** START OF Stored rows **

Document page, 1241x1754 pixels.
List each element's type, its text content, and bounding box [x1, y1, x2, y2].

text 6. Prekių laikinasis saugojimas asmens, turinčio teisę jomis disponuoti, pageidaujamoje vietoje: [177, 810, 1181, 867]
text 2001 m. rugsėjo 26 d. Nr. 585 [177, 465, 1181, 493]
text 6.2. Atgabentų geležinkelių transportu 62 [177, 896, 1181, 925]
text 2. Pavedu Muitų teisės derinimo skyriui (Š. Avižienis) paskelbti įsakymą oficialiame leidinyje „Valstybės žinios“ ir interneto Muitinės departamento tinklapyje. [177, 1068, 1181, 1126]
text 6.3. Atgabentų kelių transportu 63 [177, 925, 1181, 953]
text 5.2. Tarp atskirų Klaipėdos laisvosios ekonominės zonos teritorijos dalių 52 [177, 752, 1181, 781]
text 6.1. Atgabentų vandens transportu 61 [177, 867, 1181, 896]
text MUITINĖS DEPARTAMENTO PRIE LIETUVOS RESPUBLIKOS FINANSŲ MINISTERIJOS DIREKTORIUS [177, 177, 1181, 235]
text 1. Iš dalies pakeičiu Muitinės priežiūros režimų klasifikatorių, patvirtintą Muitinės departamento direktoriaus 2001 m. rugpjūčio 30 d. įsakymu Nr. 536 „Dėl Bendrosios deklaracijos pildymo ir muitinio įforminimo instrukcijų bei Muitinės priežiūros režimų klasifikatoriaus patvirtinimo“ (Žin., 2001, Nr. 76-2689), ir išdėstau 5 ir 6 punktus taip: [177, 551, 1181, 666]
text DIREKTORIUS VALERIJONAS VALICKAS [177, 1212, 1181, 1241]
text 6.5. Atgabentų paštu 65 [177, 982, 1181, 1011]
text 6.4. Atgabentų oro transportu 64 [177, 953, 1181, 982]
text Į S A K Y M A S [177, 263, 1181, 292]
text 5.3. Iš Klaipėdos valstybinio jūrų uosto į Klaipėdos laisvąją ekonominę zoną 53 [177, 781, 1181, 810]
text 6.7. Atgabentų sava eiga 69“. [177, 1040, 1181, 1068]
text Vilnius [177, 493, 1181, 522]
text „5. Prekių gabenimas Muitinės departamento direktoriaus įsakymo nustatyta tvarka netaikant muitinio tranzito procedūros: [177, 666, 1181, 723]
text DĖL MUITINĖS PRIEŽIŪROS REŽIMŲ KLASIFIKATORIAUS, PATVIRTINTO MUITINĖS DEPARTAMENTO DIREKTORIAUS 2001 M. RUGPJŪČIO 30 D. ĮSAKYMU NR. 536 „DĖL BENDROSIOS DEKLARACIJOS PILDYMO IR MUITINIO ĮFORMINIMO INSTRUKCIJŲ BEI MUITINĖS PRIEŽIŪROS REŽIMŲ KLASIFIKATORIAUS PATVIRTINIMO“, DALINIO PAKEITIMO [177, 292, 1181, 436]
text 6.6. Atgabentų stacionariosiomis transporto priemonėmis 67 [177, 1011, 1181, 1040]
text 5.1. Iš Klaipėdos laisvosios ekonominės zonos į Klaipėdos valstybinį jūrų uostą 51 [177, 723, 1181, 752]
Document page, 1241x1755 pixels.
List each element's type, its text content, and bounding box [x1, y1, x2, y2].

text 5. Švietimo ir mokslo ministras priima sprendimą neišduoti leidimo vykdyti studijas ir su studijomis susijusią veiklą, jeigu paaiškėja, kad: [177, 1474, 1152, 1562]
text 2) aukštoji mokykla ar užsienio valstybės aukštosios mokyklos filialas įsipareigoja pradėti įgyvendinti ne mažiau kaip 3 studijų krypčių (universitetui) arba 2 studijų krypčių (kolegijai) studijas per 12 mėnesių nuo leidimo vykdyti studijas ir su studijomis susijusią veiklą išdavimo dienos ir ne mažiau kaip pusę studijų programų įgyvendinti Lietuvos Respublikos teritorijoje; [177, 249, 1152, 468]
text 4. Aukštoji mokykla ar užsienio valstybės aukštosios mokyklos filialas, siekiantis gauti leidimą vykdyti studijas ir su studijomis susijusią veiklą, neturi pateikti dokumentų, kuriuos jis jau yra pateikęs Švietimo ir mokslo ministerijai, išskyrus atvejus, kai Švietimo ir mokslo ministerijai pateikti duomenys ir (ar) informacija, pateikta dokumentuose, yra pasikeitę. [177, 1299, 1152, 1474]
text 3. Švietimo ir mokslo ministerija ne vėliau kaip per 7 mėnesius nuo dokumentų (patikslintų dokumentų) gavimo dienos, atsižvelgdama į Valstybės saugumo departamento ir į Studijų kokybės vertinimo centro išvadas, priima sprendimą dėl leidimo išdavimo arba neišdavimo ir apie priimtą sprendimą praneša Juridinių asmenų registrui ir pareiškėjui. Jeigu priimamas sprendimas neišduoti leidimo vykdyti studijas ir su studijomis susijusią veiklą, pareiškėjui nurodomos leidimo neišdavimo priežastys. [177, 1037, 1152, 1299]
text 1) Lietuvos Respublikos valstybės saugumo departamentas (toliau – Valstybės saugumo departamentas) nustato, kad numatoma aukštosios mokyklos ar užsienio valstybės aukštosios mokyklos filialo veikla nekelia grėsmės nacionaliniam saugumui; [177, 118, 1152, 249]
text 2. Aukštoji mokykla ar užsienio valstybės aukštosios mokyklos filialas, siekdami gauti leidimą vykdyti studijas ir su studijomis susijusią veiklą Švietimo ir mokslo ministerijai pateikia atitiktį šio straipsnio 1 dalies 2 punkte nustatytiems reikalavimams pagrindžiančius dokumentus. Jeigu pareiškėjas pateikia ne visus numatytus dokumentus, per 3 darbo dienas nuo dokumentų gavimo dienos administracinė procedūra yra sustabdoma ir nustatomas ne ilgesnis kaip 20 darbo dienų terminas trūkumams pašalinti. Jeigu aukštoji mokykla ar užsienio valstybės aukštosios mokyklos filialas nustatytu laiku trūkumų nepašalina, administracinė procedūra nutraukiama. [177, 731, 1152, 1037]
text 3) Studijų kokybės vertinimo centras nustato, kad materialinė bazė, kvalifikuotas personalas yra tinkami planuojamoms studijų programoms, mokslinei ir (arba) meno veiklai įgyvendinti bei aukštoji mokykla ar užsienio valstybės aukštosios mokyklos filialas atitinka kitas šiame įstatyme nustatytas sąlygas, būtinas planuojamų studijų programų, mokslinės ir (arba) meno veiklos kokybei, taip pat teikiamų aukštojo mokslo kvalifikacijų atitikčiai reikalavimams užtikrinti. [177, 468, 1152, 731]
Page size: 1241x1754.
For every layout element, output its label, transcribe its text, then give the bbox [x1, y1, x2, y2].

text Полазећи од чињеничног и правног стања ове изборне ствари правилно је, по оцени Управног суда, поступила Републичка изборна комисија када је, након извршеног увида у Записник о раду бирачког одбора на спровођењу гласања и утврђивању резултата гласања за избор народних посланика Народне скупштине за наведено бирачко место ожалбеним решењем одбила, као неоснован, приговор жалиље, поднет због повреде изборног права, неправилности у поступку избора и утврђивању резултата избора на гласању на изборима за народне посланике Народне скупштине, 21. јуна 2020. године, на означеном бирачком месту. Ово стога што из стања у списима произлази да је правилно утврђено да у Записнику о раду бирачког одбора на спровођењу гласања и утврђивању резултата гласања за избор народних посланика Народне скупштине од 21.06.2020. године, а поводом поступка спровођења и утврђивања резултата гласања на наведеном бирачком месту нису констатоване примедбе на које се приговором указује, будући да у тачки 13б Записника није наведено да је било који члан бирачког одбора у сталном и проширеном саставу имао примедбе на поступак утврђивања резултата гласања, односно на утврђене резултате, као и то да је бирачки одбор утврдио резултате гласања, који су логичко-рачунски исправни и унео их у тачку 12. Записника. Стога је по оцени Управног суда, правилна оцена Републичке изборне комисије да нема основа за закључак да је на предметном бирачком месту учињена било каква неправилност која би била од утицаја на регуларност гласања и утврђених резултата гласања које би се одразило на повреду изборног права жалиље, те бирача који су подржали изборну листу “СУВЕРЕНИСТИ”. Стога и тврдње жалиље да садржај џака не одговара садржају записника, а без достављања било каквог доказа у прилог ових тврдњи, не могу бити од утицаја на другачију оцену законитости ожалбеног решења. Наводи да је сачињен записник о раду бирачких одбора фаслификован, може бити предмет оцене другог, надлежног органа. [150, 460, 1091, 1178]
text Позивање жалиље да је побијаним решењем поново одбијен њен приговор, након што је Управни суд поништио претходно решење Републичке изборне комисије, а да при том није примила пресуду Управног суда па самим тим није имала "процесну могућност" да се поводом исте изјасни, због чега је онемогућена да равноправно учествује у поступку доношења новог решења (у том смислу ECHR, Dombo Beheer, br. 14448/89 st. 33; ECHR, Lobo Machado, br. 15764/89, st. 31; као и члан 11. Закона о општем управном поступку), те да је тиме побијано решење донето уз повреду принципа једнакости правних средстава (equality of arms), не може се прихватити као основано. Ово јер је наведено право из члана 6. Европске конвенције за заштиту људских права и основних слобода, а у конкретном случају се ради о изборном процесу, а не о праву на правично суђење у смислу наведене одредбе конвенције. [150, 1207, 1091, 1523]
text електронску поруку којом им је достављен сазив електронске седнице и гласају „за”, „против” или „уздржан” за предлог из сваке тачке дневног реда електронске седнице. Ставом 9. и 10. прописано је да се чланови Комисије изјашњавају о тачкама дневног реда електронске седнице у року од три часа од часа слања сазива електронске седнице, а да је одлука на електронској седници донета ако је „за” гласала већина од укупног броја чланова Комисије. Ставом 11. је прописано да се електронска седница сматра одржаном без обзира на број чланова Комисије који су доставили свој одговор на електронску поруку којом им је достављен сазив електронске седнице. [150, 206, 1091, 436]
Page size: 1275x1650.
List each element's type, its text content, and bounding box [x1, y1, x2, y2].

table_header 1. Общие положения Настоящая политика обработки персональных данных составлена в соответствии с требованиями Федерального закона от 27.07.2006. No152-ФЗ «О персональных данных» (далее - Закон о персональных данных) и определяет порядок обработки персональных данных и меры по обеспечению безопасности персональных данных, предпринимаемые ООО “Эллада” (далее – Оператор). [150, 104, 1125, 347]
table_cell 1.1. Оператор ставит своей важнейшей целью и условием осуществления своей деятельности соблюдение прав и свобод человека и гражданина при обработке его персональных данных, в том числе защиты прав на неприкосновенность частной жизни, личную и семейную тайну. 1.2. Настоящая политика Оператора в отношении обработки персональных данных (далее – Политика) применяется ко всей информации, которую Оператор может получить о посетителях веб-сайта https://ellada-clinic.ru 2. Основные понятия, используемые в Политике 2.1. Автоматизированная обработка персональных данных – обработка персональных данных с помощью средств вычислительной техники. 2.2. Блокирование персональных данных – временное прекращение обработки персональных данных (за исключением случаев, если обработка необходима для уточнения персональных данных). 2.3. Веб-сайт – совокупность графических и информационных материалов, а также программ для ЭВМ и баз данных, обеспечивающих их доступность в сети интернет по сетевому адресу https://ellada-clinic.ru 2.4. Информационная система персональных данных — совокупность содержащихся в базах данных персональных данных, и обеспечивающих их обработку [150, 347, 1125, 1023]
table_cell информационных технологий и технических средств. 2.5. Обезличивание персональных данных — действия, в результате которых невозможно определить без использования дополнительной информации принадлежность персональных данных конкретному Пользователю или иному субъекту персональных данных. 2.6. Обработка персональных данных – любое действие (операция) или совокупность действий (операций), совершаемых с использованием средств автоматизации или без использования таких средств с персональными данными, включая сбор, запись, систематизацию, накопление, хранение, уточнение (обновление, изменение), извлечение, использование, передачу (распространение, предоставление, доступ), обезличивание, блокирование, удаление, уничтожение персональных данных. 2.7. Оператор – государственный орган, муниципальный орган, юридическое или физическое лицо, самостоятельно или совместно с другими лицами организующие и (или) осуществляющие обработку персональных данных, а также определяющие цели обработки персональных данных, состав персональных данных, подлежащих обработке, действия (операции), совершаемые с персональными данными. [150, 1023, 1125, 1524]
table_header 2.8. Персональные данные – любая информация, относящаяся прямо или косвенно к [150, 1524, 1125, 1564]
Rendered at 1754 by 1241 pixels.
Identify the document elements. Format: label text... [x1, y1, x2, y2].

** END OF Stored rows **

Instruction ▸ Extract the lines starting at the one that contains "text 6. Prekių" and ending at the one that contains "text 6.3. Atgabentų", and reproduce them exactly.

Output below ▸
text 6. Prekių laikinasis saugojimas asmens, turinčio teisę jomis disponuoti, pageidaujamoje vietoje: [177, 810, 1181, 867]
text 2001 m. rugsėjo 26 d. Nr. 585 [177, 465, 1181, 493]
text 6.2. Atgabentų geležinkelių transportu 62 [177, 896, 1181, 925]
text 2. Pavedu Muitų teisės derinimo skyriui (Š. Avižienis) paskelbti įsakymą oficialiame leidinyje „Valstybės žinios“ ir interneto Muitinės departamento tinklapyje. [177, 1068, 1181, 1126]
text 6.3. Atgabentų kelių transportu 63 [177, 925, 1181, 953]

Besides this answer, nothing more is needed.